Conséquence, la Cocom a réservé quelque 73.100 doses pour la semaine qui commence et 76.100 doses pour la semaine prochaine.

Pour motiver les plus jeunes, des actions spécifiques sont envisagées. Mercredi, le centre de vaccination proposera un événement "vacci-boost" sous la forme d'une animation de séance par un DJ, de 16h à 21h30 pour les 18+.
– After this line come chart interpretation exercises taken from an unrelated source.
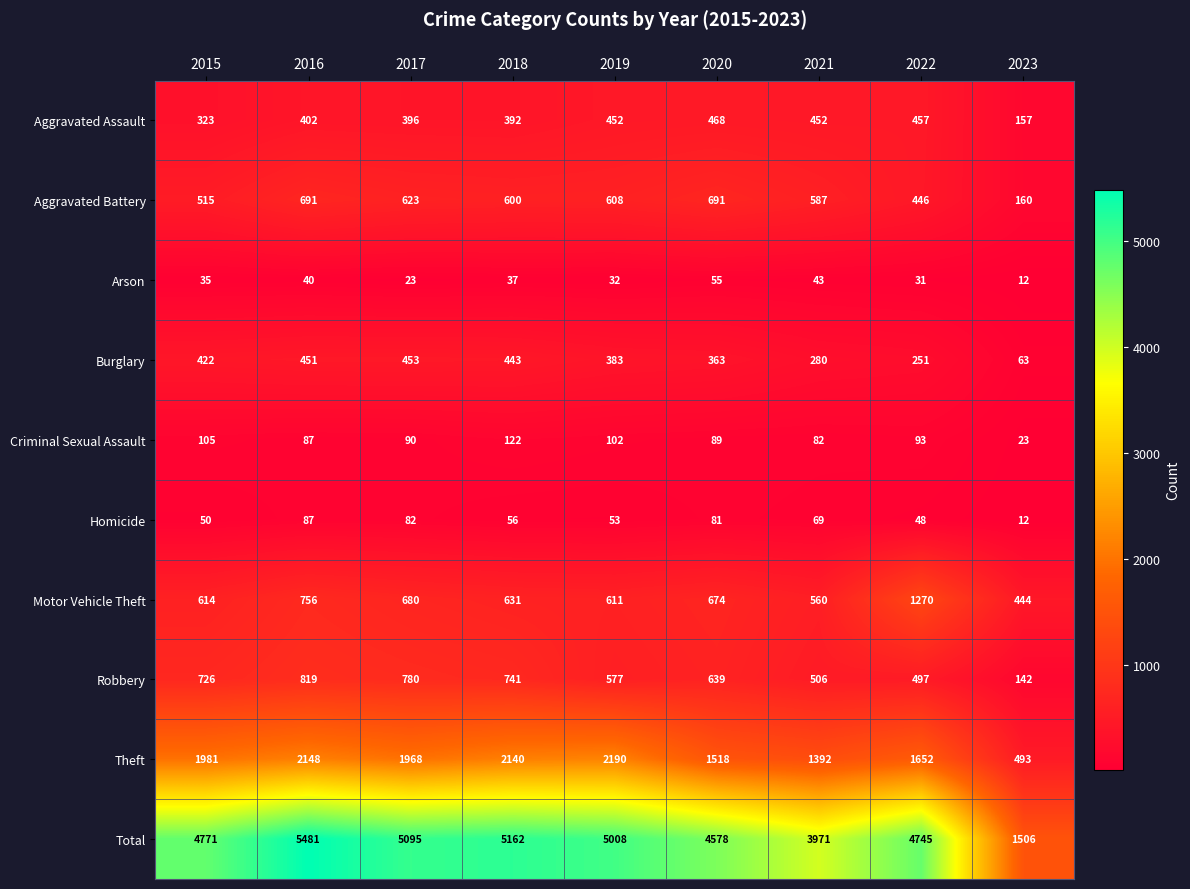

List the series in order of their peak value, lowest first.

Arson, Homicide, Criminal Sexual Assault, Burglary, Aggravated Assault, Aggravated Battery, Robbery, Motor Vehicle Theft, Theft, Total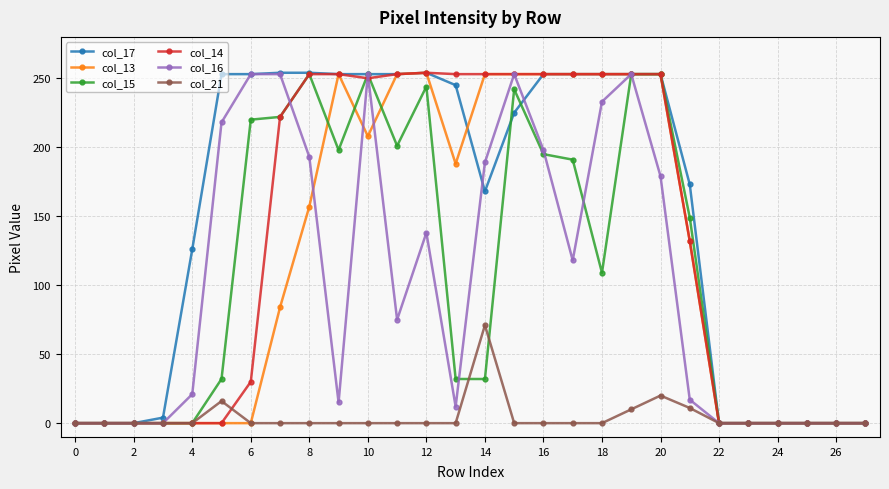

What is the greatest value displayed?

254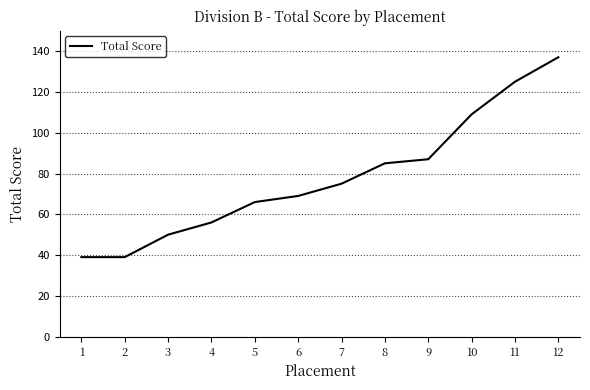

Between 1 and 8, which is larger?

8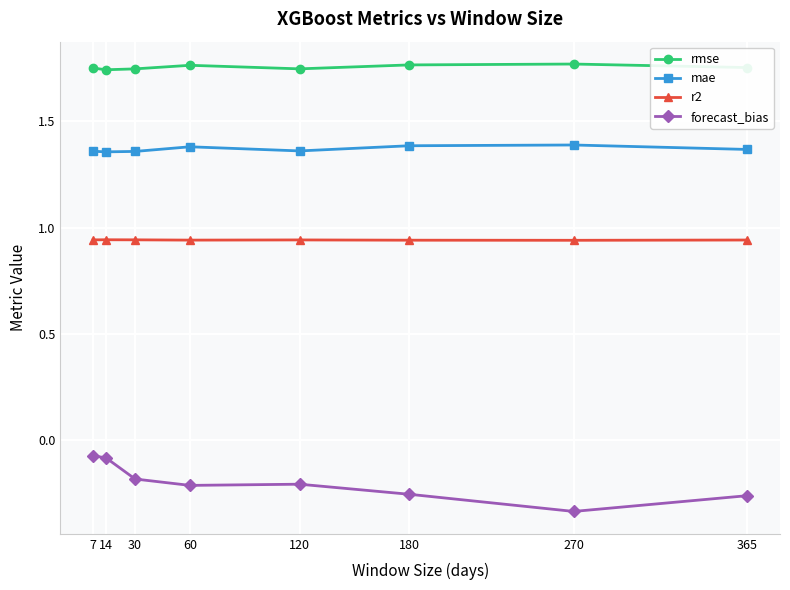

List the series in order of their overall mean, highest first.

rmse, mae, r2, forecast_bias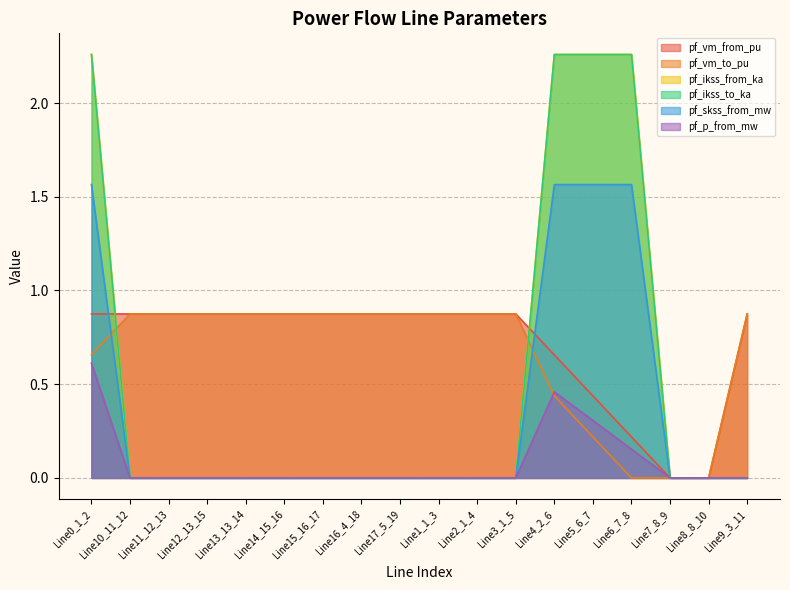

What are all the series names shown in the legend?

pf_vm_from_pu, pf_vm_to_pu, pf_ikss_from_ka, pf_ikss_to_ka, pf_skss_from_mw, pf_p_from_mw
Même si cela reste un objectif difficile à atteindre, l'institution bicommunautaire vise toujours le cap des 70% de vaccination pour la mi-juillet.

Hormis Londres, les autres grandes villes européennes présentent des pourcentages de vaccination moins élevés que Bruxelles, a indiqué Inge Neven. Bruxelles, ville cosmopolite, est le lieu de passage de nombreux voyageurs, ce qui accroît le risque de contamination par le variant indien ou d'autres nouveaux variants dans les mois à venir. D'où l'importance de s'y faire vacciner, a-t-elle ajouté.

Dans ce contexte, tous les centres de vaccination bruxellois, sauf celui de l'Hôpital Militaire, offriront la possibilité de se faire vacciner sans rendez-vous, chaque jour de 10 à 15h, en parallèle avec les files réservées aux rendez-vous possibles sur une plage horaire beaucoup plus large. C'est déjà possible dans le méga-centre du Heysel, dès ce lundi.

Chaque centre propose en outre une séance nocturne par semaine.